▶ _TEXT SECTION_:
(begin)
After a bruising at the hands of Kamala Harris, Biden is confronting the reality of a long fight ahead.

Joe Biden No Longer Has the Luxury of Just Running Against Trump
U.S. Presidential hopeful Joe Biden. (Photographer: Andrew Harrer/Bloomberg)

(Bloomberg) -- Joe Biden made his bid for the Democratic nomination almost exclusively about running against President Donald Trump. But after a bruising at the hands of Kamala Harris, he’s confronting the reality that there’s a long fight ahead to become the party’s nominee.

The former vice president’s perch at the top of polls was shaken by Harris, the first-term senator from California, who confronted him at the first Democratic debate about past statements on school desegregation. That put the front-runner on the defensive and opened door for some of his party rivals to take aim at his vulnerabilities and his record, even as he tries to keep his focus on Trump.

Joe Biden No Longer Has the Luxury of Just Running Against Trump

“It was always hubris to think you could ignore a field that includes this kind of progressive talent, not to mention the historic and unprecedented diversity,” said Jess McIntosh, a Democratic consultant and former aide to Hillary Clinton’s 2016 presidential campaign who’s not affiliated with any of the current candidates.

Biden’s campaign team is reminding allies that there are many more debates ahead, and that he has plenty of time to deliver in the seven months before the Iowa caucus. Still, some supporters are uneasy.

One dedicated donor, who asked not to be identified, said that while Biden remains the candidate best suited to take on Trump, he didn’t have a great debate performance and should have been prepared to face more questions about statements made and positions taken during decades in the public eye.

Harris, 54, who cited her experience being bused to desegregate a public school in California, only briefly addressed the confrontation when asked about it as she campaigned Sunday in her home state.

Joe Biden No Longer Has the Luxury of Just Running Against Trump

“It may make people uncomfortable to speak the truth about the history of our country,” she said in San Francisco. “We should recommit ourselves to also agreeing that these things should never happen again. And that was the purpose of me bringing it up on that stage.”

Harris plans to build on her momentum by discussing her personal story more often in the coming weeks and months, said a person close to her. The positive response to her debate comments about her childhood, as a black girl who benefited from desegregation busing, has convinced Harris that voters need to know her story, the person said.

Support Doubles

Harris’s support doubled after Thursday’s debate, according to a Morning Consult survey. Some 12% of Democratic primary voters named her their first choice for president, up from 6% in a poll taken June 17-23.

“It’s about how do you cut through to get to the American people,” Harris’s press secretary, Ian Sams, said on CNN’s “Reliable Sources” on Sunday. “When she talked about being that little girl and we showed people who that little girl was and we showed the human impacts of the policies that were passed in D.C. when she was growing up, that’s immediately translatable to now.”

A significant factor in Biden’s lead in the nomination race has been support from black voters, a crucial Democratic constituency. Harris, who is black, also hit Biden for talking about working decades ago with the late segregationist senators James O. Eastland and Herman Talmadge.
(end)
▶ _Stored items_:
(begin)
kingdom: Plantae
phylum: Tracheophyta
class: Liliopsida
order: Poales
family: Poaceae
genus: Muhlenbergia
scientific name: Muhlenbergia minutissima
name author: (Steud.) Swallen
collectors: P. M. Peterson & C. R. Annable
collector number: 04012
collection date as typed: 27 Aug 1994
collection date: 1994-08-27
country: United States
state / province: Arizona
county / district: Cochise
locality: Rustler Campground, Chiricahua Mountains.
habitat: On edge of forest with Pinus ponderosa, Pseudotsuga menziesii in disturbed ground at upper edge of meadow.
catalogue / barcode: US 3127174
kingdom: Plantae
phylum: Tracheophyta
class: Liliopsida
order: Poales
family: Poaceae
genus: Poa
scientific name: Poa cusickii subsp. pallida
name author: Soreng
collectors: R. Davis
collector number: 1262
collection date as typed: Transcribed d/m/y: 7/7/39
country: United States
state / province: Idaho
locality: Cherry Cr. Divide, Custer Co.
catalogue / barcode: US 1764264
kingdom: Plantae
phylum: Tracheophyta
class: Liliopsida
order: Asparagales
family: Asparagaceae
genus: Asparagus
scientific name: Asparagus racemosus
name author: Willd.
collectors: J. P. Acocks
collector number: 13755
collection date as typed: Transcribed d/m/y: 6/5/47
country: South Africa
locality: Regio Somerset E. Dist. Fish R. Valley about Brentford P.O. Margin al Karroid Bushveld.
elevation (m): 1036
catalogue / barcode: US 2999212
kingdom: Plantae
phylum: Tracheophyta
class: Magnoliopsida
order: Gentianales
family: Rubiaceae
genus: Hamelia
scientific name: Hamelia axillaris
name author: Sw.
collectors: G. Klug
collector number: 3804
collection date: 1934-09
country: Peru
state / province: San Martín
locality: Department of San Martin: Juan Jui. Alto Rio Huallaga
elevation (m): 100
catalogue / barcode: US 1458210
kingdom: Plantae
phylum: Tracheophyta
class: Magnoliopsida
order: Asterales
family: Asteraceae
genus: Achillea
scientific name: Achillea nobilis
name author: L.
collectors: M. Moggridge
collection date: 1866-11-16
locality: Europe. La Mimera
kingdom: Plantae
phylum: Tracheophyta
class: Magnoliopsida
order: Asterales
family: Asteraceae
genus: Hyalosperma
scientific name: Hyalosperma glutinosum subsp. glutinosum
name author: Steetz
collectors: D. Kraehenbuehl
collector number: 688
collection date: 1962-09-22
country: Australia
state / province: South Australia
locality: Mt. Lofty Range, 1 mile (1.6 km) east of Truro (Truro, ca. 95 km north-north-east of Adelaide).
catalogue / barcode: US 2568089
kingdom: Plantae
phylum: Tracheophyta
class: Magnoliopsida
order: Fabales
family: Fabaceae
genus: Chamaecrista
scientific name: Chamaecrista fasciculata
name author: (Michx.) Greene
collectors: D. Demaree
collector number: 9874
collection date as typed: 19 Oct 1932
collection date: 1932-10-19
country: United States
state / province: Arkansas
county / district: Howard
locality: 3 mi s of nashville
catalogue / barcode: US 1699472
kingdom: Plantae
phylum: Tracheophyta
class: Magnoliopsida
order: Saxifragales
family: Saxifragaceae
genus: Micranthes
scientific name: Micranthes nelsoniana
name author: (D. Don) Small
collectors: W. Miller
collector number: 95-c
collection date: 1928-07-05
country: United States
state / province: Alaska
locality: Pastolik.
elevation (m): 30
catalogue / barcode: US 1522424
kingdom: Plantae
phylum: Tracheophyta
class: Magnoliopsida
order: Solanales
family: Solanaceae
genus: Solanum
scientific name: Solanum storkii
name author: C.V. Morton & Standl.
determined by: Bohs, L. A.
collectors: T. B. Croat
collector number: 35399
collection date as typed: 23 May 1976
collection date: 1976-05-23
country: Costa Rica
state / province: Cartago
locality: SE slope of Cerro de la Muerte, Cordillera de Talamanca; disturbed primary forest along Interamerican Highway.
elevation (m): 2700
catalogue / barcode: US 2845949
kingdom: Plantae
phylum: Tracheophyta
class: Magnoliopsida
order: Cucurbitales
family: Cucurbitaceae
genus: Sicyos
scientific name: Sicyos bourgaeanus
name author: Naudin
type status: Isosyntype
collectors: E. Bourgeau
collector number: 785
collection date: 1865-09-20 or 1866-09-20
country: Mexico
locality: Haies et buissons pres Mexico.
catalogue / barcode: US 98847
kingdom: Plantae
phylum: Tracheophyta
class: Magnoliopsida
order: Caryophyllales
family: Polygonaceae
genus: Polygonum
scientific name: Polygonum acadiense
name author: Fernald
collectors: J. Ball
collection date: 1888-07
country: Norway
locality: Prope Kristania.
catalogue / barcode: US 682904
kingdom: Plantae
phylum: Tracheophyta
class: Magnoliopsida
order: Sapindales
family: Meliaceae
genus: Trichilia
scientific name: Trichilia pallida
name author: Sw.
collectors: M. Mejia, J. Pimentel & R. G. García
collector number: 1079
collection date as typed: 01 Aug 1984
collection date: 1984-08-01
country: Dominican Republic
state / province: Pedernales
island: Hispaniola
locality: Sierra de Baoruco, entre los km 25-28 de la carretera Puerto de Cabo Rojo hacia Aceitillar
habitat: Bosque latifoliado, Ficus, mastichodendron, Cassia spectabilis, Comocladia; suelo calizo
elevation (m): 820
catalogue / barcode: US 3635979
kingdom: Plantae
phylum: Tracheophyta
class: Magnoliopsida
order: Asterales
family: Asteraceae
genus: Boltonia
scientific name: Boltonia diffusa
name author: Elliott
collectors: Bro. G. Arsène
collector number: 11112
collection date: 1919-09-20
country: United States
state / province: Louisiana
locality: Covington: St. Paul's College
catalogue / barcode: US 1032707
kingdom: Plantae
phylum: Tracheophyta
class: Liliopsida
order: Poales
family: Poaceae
(end)
▶ _EXERCISE DESCRIPTION_:
Extend the news article on Joe Biden's campaign after the first Democratic debate, picking up right after its final sentence.

▶ _ANSWER BELOW_:
It was clear that Biden felt the sting of Harris’s jab at the debate. At his sole public event since the debate, a conference of the civil rights group Rainbow PUSH Coalition in Chicago, Biden said Harris had pushed a “mischaracterization” of his record and that “the 30- or 60-seconds of a campaign debate exchange cannot do justice to a lifetime commitment to civil rights.”

‘My Passion’

During fundraising appearances over the weekend in San Francisco and Seattle, Biden discussed the importance of civil rights in his career, from inspiring him to run for office five decades ago to deciding to campaign for the 2020 Democratic nomination after Trump’s divisive response to the August 2017 white supremacist march on Charlottesville, Virginia. “That has been my passion,” he said at one of the fundraisers.

He also reverted to a message of unity, giving examples of working with Republicans to pass government stimulus spending during the Great Recession to highlight the importance of working across the aisle.

“The ability to persuade, matters,” Biden said, speaking at the home of former Microsoft Corp. President Jon Shirley. “We can put the country together, and when we’re together there’s not a damn thing we can’t do.”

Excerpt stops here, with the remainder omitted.